New multislice CT technology requires significantly less contrast material than previous generations. According to Schoepf, a CT angiogram takes between 70 and 90 cc of contrast, down from 150 cc. The decrease in contrast material is most dramatic in CT pulmonary angiography: In the past, 150 cc of contrast material was needed. Now, only about 50 cc is required. This reduction is important to the elderly population who are at risk for fluid overload. Many physicians believe that the reduction of contrast translates into decreasing the risk of CIN.

“The pathophysiology and etiology of CIN are not well understood,” Schoepf says. “That’s one of the problems with CIN: nobody really knows, for sure, what causes it. Some people argue that if you reduce the amount of contrast material, that doesn’t really help you prevent cases of CIN because 30 cc of contrast is about as nephrotoxic as 150 cc of contrast. In other words, it may not be dose dependent. We operate under the assumption that it is dose dependent, but we don’t know that for sure.”

Unlike CT scanners, technological advances in MRI have not had a significant effect on contrast material delivery, although there are studies that suggest less contrast can be used in brain studies when performed on a 3T scanner. “The number of patients in the studies is relatively small, so I’m not sure what impact [those studies] have had so far,” says David Bluemke, MD, PhD, clinical director of MRI at John Hopkins University. “To obtain equivalent contrast enhancement in the brain, at 3T compared to 1.5, it looks like we can potentially reduce the contrast for 3T.”

Since these studies are relatively new, the protocol at Hopkins has not changed and the protocols for the 3T scanners are similar to those of the 1.5. Before the 3T was released, there was significant testing to make sure the magnet strength that almost doubles that of its predecessor would not adversely affect contrast mixture. It has not and the same solution is used. Even with the more powerful machines, scan times have not changed.

Bluemke says that John Hopkins Hospital purchases a new MRI annually. When it acquires a new unit, it also purchases power injectors that are compatible with both 1.5 and 3T units. Technically, the injectors are portable but the electrical requirements of the units and the accompanying electrical connections as well as the setup complicate matters.
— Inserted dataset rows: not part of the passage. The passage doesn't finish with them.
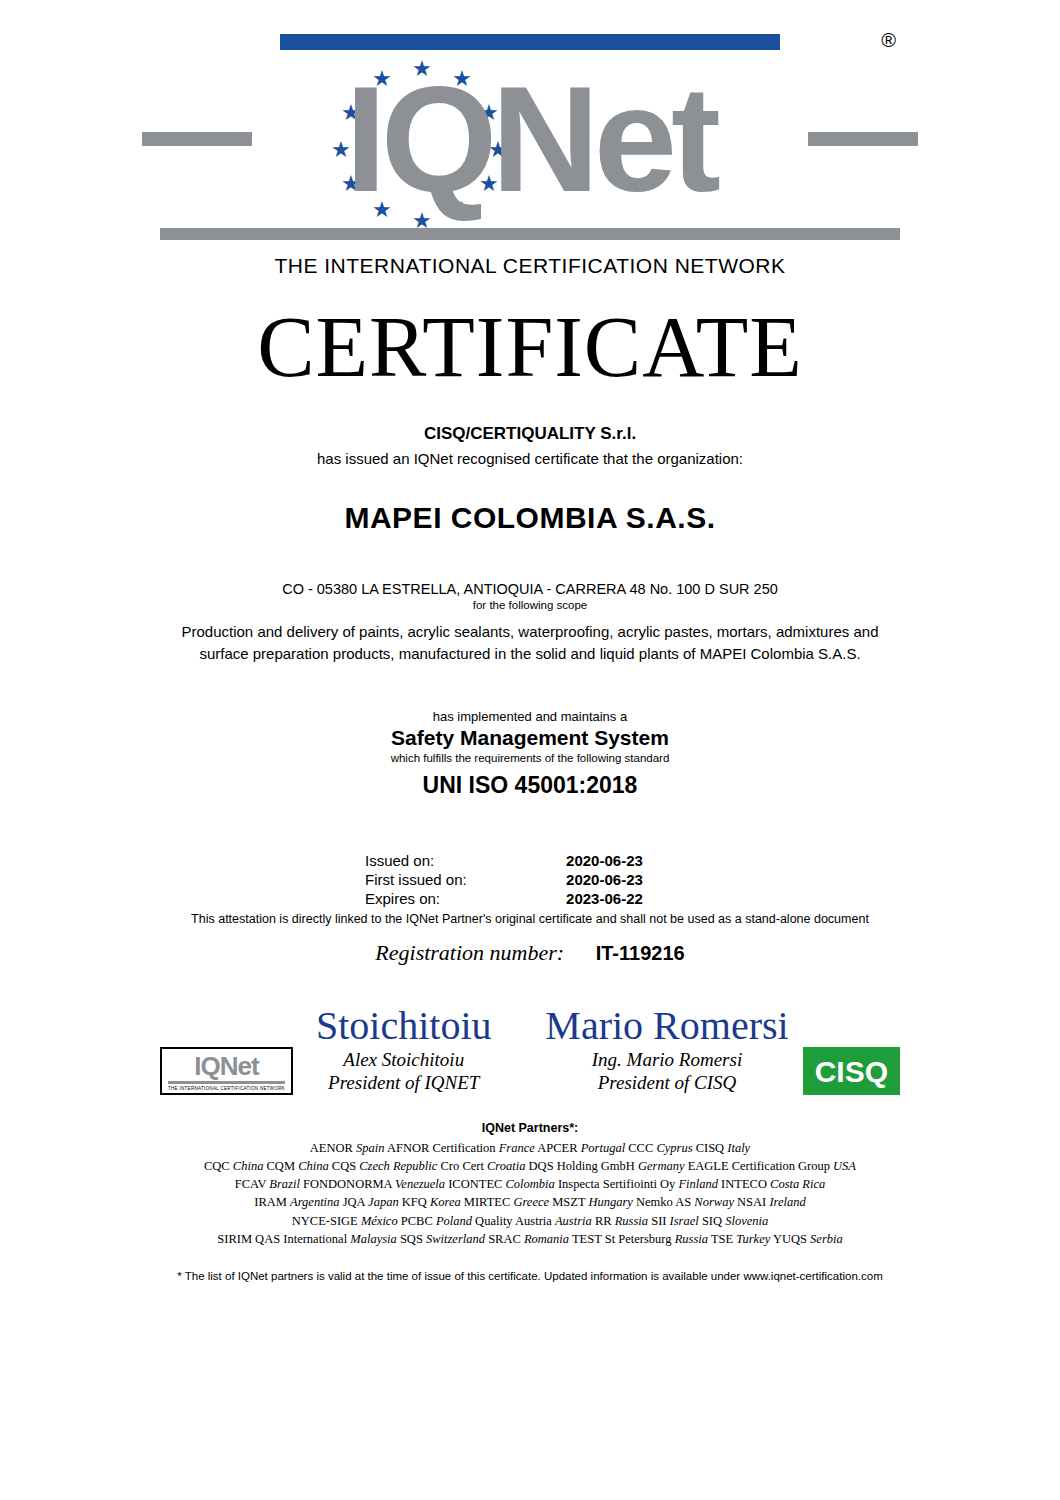®
★ ★ ★ ★ ★ ★ ★ ★ ★ ★ ★ ★
IQ Net
THE INTERNATIONAL CERTIFICATION NETWORK
CERTIFICATE
CISQ/CERTIQUALITY S.r.l.
has issued an IQNet recognised certificate that the organization:
MAPEI COLOMBIA S.A.S.
CO - 05380 LA ESTRELLA, ANTIOQUIA - CARRERA 48 No. 100 D SUR 250
for the following scope
Production and delivery of paints, acrylic sealants, waterproofing, acrylic pastes, mortars, admixtures and surface preparation products, manufactured in the solid and liquid plants of MAPEI Colombia S.A.S.
has implemented and maintains a
Safety Management System
which fulfills the requirements of the following standard
UNI ISO 45001:2018
| Issued on: | 2020-06-23 |
| First issued on: | 2020-06-23 |
| Expires on: | 2023-06-22 |
This attestation is directly linked to the IQNet Partner's original certificate and shall not be used as a stand-alone document
Registration number: IT-119216
IQNet
THE INTERNATIONAL CERTIFICATION NETWORK
Stoichitoiu
Alex Stoichitoiu
President of IQNET
Mario Romersi
Ing. Mario Romersi
President of CISQ
CISQ
IQNet Partners*:
AENOR Spain AFNOR Certification France APCER Portugal CCC Cyprus CISQ Italy
CQC China CQM China CQS Czech Republic Cro Cert Croatia DQS Holding GmbH Germany EAGLE Certification Group USA
FCAV Brazil FONDONORMA Venezuela ICONTEC Colombia Inspecta Sertifiointi Oy Finland INTECO Costa Rica
IRAM Argentina JQA Japan KFQ Korea MIRTEC Greece MSZT Hungary Nemko AS Norway NSAI Ireland
NYCE-SIGE México PCBC Poland Quality Austria Austria RR Russia SII Israel SIQ Slovenia
SIRIM QAS International Malaysia SQS Switzerland SRAC Romania TEST St Petersburg Russia TSE Turkey YUQS Serbia
* The list of IQNet partners is valid at the time of issue of this certificate. Updated information is available under www.iqnet-certification.com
Angiographic Delivery Devices

Automatic power injection devices have been in use at Wake Forest University Baptist Medical Center (WFUBMC) for 3 years, according to Darla Page, RTR, the cardiac catheterization laboratory manager at the hospital. Unlike standard contrast injectors, these units provide a mechanical delivery. The device also provides the ability to stop delivery the moment the artery is visualized. Using traditional techniques to visualize a right coronary artery would require 8 cc of contrast, but the power injector with its ability to deliver the contrast under pressure—and stop on visualization—calls for 3 cc, Page reports. She also said that diagnostic catheterizations that required between 110 cc and 125 cc of contrast now use between 50 cc and 75 cc.

According to Page, the emphasis in the WFUBMC catheterization laboratory is to reduce the volume of contrast to the patient. “Because, obviously, by reducing the contrast that you give, you decrease the nephrotoxicity,” Page notes. “We were looking at care of the patient.”

Stephen Krcmar is staff writer for Decisions in Axis Imaging News.